Mas se sinto que com Moebius a cidade se adapta aos meus desejos, sejam eles bem intencionados ou perversos, naquela que se tornou a cidade mais famosa dos quadrinhos não há muitas vias de escape para ser qualquer outra pessoa senão uma sombra que, com sorte, consegue escapar da índole criminosa desse grande centro urbano. Não poderia estar falando de outro lugar senão de Gotham City, particularmente daquela Gotham desenhada na saga Destroyer, no começo dos anos 1990, quando a cidade finalmente deixou de ser apenas um espectro remodelado de Nova York para se transformar em uma personagem de características muito próprias, fortemente influenciadas pela concepção visual da Gotham criada por Anton Furst e Tim Burton, no Batman de 1989.

Ou seja, uma cidade com uma certa energia de Art Deco, mais sombria, onde todos os prédios e curvas disparavam um éthos da vilania inerente ao local. Na versão dos quadrinhos, essa direção de arte se expande para a própria história a ser contada: em Destroyer, o grande vilão em cena quer implodir os edifícios retos e modernos de Gotham para revelar que, por debaixo dessas estruturas, existe uma base essencialmente sinuosa nessas construções, numa arquitetura que, uma vez exposta, invocaria forças maléficas de volta à cidade.

Fujo de Gotham para tentar respirar ares menos contaminados e chego à Chicago de Chris Ware, onde a mediocridade da classe média me parece, à primeira vista, inofensiva sem ser, com isso, menos marcada por detalhes bastante específicos. Ware desenha os espaços, externos e internos, como se fosse ele mesmo um arquiteto apegado à simetria das coisas, às proporções corretas que nos dão uma (propositalmente) falsa sensação de harmonia e serenidade.

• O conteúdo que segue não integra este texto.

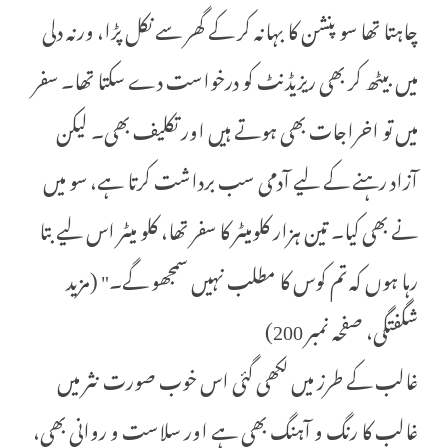
چاہتا تھا سو پنشن کا بہانہ کر کے گھر سے نکل پڑا، ورنہ دلی
میں بیٹھ کر بھی ریزیڈنٹ کو درخواست دے سکتا تھا۔ سفر
میں تو اخراجات بھی ہوتے ہیں اور تکلیف بھی۔ لیکن
آزاد رہنے کے لیے آدمی سب برداشت کرتا ہے، سو میں
نے بھی کیا۔ تین ہزار کلومیٹر کا سفر تھا، کلو میٹر اس لیے بتا
رہا ہوں کہ تم کوس کا مطلب نہیں سمجھو گے۔" (مزید
شگفتگی، صفحہ نمبر 200)
غالب کے طرز میں لکھی گئی اس خوب صورت نثر میں
غالب کا رنگ و آہنگ بھی ہے اور سلاست و روانی بھی،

Will Eisner New York The Big City comic 48
Poucos autores foram tão obcecados pela própria cidade quanto Eisner por Nova York. (Divulgação).

Na ironia melancólica presente em suas histórias e na meticulosa composição dos quadros dentro da página, a cidade reproduzida no papel é fiel à Chicago que existe no plano real, mas se passeamos por dentro dos espaços criados por Chris Ware, vamos perceber que a sua vizinhança é, na verdade, a nossa vizinhança. Há um forte sentido de familiaridade na geografia que ele cria, nessa cidade aparentemente tão higienizada em sua superfície, mas que cavando um pouco dá para encontrar detritos de um desconforto geral.

Poderia passear por vários outros centros urbanos que me marcaram nos quadrinhos, particularmente quando eles me revelaram cidades com as quais dificilmente eu teria contato – óptico e háptico – não fossem os artistas que decidiram desenhá-las. Falo, por exemplo, da Sarajevo e da Gaza de Joe Sacco, ou da Pyongyang, de Guy Delisle.

As HQs são uma linguagem que já nascem tentando dar conta de dimensionar as cidades tanto a partir de suas características físicas visualmente explícitas (a citar algumas páginas de Little Nemo, no comecinho do século 20), como por suas qualidades extra-arquitetônicas e é importante reconhecer o status de personagem que essas cidades adquirem em várias histórias, e que, como uma Marco Polo contemporânea a tentar construir uma moldura sensível do que elas transbordam para além das páginas, minha sugestão final é mais simples: procurem essas cidades, mas antes de conhecê-las, imaginem apenas como seria senti-las.